- _Exercise set_:
1 - From the forum thread on the Saleisha video, reproduce word for word the stretch from "## MsCocoa (Mar 10, 2008)" through "miss_supra (Mar 14, 2008)".
2 - In the forum thread on the Saleisha video, what did Tyra add, as COBI recalls it, when she disclosed at the first judging panel that she knew Saleisha from T-Zone?

# ANTM cycle 9: Saleisha/Scandaleisha video-->



## clamster (Feb 27, 2008)

I really like Saleisha!!! 
Does anyone know anything about this?
Youtube:
http://www.youtube.com/Scandaleisha


----------



## MAC_Whore (Feb 29, 2008)

Interesting.  There are glaring differences between runway and a Wendy's ad, but a rule is a rule.


----------



## chocolategoddes (Mar 1, 2008)

i saw her in an ad in a magazine this morning. i was an issue from 2006. Scandalous!


----------



## coachkitten (Mar 2, 2008)

I had read that she had also been to Tyra's T-Zone camp when she was little so they knew each other before the competition.


----------



## MAC_Whore (Mar 2, 2008)

I could probably think of a better name than T-Zone.  That just sounds...well...oily.


----------



## COBI (Mar 2, 2008)

Quote:

   Originally Posted by *coachkitten* 

 
_I had read that she had also been to Tyra's T-Zone camp when she was little so they knew each other before the competition._

 
During one of the first episodes, Tyra did disclose during panel that Saleisha had gone to T-Zone years before, but she did NOT mention (at least that made it into the show aired) that she had been in at least 2 runway shows on the Tyra show during the previous two years (in addition to the Wendy's campaign.)

I don't know who I would have wanted to win, but I was never a fan of Saleisha.  I think the makeover they gave her is/was very dated.


----------



## clamster (Mar 9, 2008)

Quote:

   Originally Posted by *coachkitten* 

 
_I had read that she had also been to Tyra's T-Zone camp when she was little so they knew each other before the competition._

 
I heard that too! Anyways Saleisha did some shows for New York Fashion week which is pretty exciting! Probably one of the more successful ANTM winners.


----------



## MsCocoa (Mar 9, 2008)

Wow, I always noticed Tyra routing for her no matter what during the comp but didn't realise they knew each other that well so it did seem quite biased.


----------



## COBI (Mar 10, 2008)

Again, during the first judging panel, Tyra DID disclose that Saleisha went to T-Zone and that she knew her from there, but added "it was years ago", if I remember correctly.  

She did not mention (at least it didn't make the aired show if she did) that Saleisha had worked in at least TWO runway shows on The Tyra Show.


----------



## MsCocoa (Mar 10, 2008)

I realise she did state the fact they knew each other, I guess I should have been more clear in saying that I didn't realise she had also done work for Tyra ie; knew her more than what was revealed.


----------



## miss_supra (Mar 14, 2008)

Adrian Curry (I think that's her name from the first cycle) stated in her contract to be in ANTM she must have never worked with Tyra before, I guess that rule changed. I was never a fan of Saleshia anyway.


----------



## eye_pr0mise (Mar 14, 2008)

wowwwww, thats news to me ! that is scandalous! 
its like she was already gonna win from the beginning bc
she has the hook ups. someone else should have won
since she already had the experience and all that she 
could have made it on her own if she wanted.


----------

- _Excerpted records_:
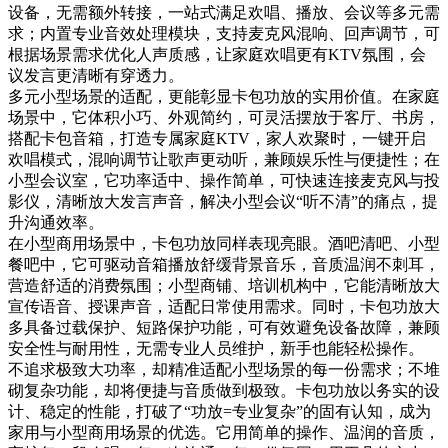
设备，无需额外转接，一站式满足欢唱、播放、会议等多元需
求；内置专业音效处理模块，支持麦克风混响、回声调节，可
根据场景需求优化人声质感，让家庭欢唱更有KTV氛围，会
议发言更清晰有穿透力。
多元小型场景的适配，更能彰显卡包功放的实用价值。在家庭
场景中，它体积小巧、外观简约，可灵活摆放于客厅、书房，
搭配卡包音箱，打造专属家庭KTV，家人欢聚时，一键开启
欢唱模式，混响调节让歌声更动听，兼顾娱乐性与便捷性；在
小型会议室，它功率适中、操作简单，可快速连接麦克风与投
影仪，清晰放大发言声音，解决小型会议“听不清”的痛点，提
升沟通效率。
在小型商用场景中，卡包功放同样表现亮眼。酒吧清吧、小型
餐吧中，它可驱动音箱播放舒缓背景音乐，音质温润不刺耳，
营造舒适的消费氛围；小型商铺、培训机构中，它能清晰放大
宣传语音、授课声音，适配日常使用需求。同时，卡包功放大
多具备过载保护、短路保护功能，可有效避免设备故障，兼顾
安全性与耐用性，无需专业人员维护，新手也能轻松操作。
不追求极致大功率，却精准适配小型场景的每一份需求；不堆
砌复杂功能，却将便捷与音质做到极致。卡包功放以务实的设
计、稳定的性能，打破了“功放=专业复杂”的固有认知，成为
家用与小型商用场景的优选。它用简单的操作、温润的音质，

- _Answers to the exercise_:
1 -
## MsCocoa (Mar 10, 2008)

I realise she did state the fact they knew each other, I guess I should have been more clear in saying that I didn't realise she had also done work for Tyra ie; knew her more than what was revealed.


----------



## miss_supra (Mar 14, 2008)

2 - She added that "it was years ago."